Excerpted text —
- Born: 1964 (age 61–62) New Zealand
- Occupation: Actor
- Years active: 1991–present

= Peter Daube =

New Zealand film actor

Peter Daube (born 1964) is a New Zealand film, television, stage and voice actor. Daube graduated from Toi Whakaari: New Zealand Drama School in 1992 with a Diploma in Acting, and upgraded it to a Bachelor of Performing Arts (Acting) in 2010. Two of his better-known roles to date are that of Ozul in Maddigan's Quest, and the voice of Sculpin in Power Rangers Mystic Force. In 2018, Daube appeared in the Sydney pop-up Globe's production of The Merchant of Venice as Shylock.

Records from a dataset
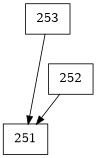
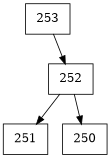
  digraph {
    node [shape=record]
    n1 [label="{253}"]
    n2 [label="{251}"]
    n3 [label="{252}"]
-   n1 -> n2
+   n4 [label="{250}"]
+   n1 -> n3
    n3 -> n2
+   n3 -> n4
  }
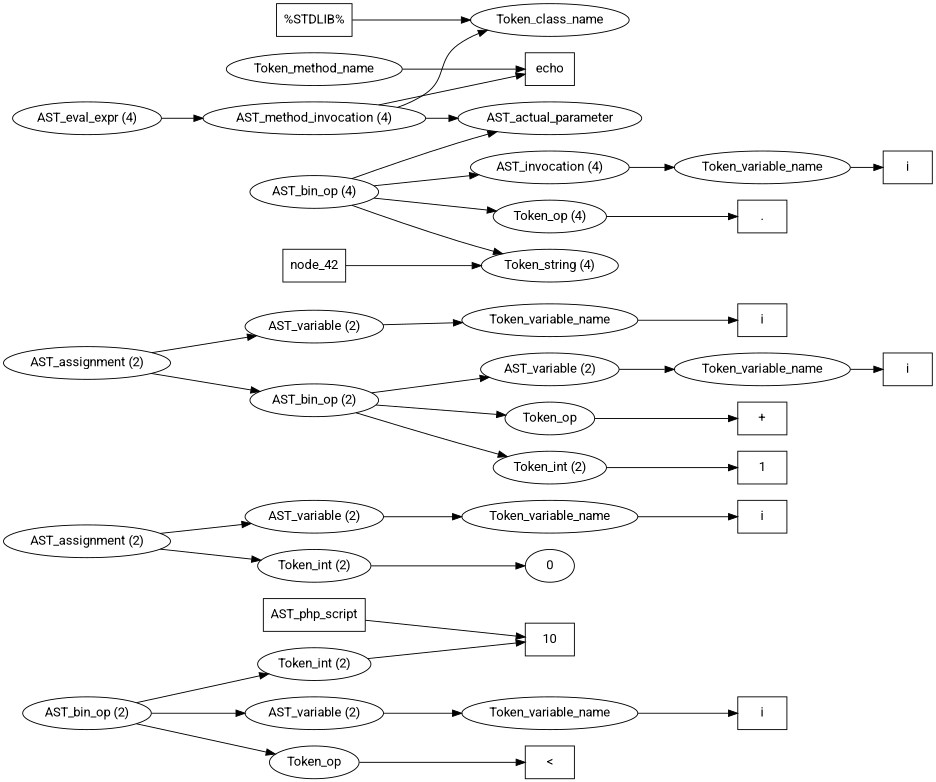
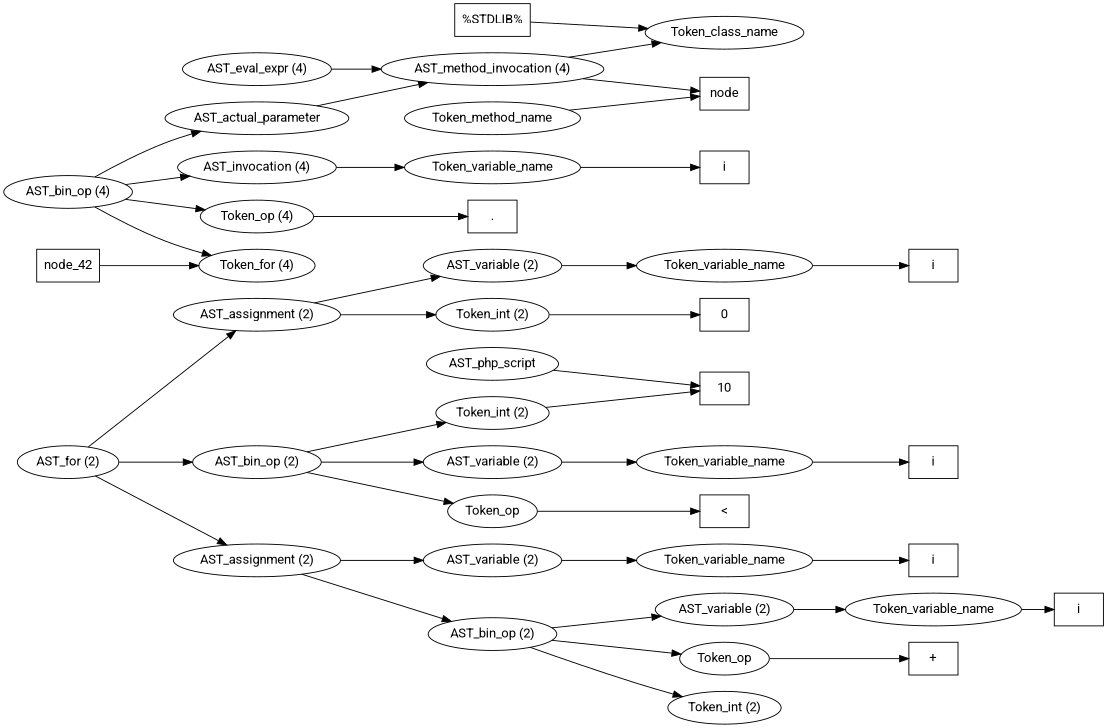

Problems to work on —
[1] Using the Peter Daube biography, explain what happened in 2010 to the qualification he earned at drama school.
[2] Translate this sentence from the Peter Daube biography into Spanish: "In 2018, Daube appeared in the Sydney pop-up Globe's production of The Merchant of Venice as Shylock."

Expected answers —
[1] Daube graduated from Toi Whakaari: New Zealand Drama School in 1992 with a Diploma in Acting. In 2010 he upgraded that diploma to a Bachelor of Performing Arts (Acting).

[2] En 2018, Daube actuó como Shylock en la producción de El mercader de Venecia del Pop-up Globe de Sídney.